Source records:
•••
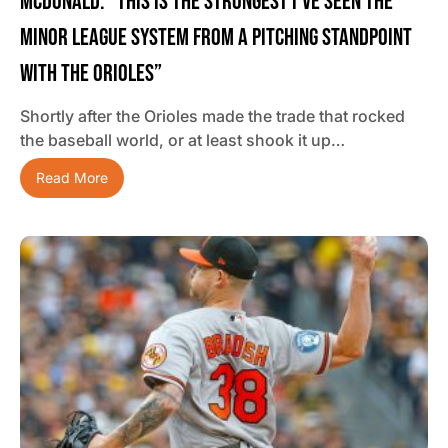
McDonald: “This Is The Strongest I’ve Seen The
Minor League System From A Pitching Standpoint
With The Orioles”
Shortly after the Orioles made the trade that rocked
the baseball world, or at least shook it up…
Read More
•••
_EXERCISE DESCRIPTION_: The records above are to be quoted exactly, with all pictures left out.

_EXERCISE OUTPUT_:
McDonald: “This Is The Strongest I’ve Seen The
Minor League System From A Pitching Standpoint
With The Orioles”
Shortly after the Orioles made the trade that rocked
the baseball world, or at least shook it up…
Read More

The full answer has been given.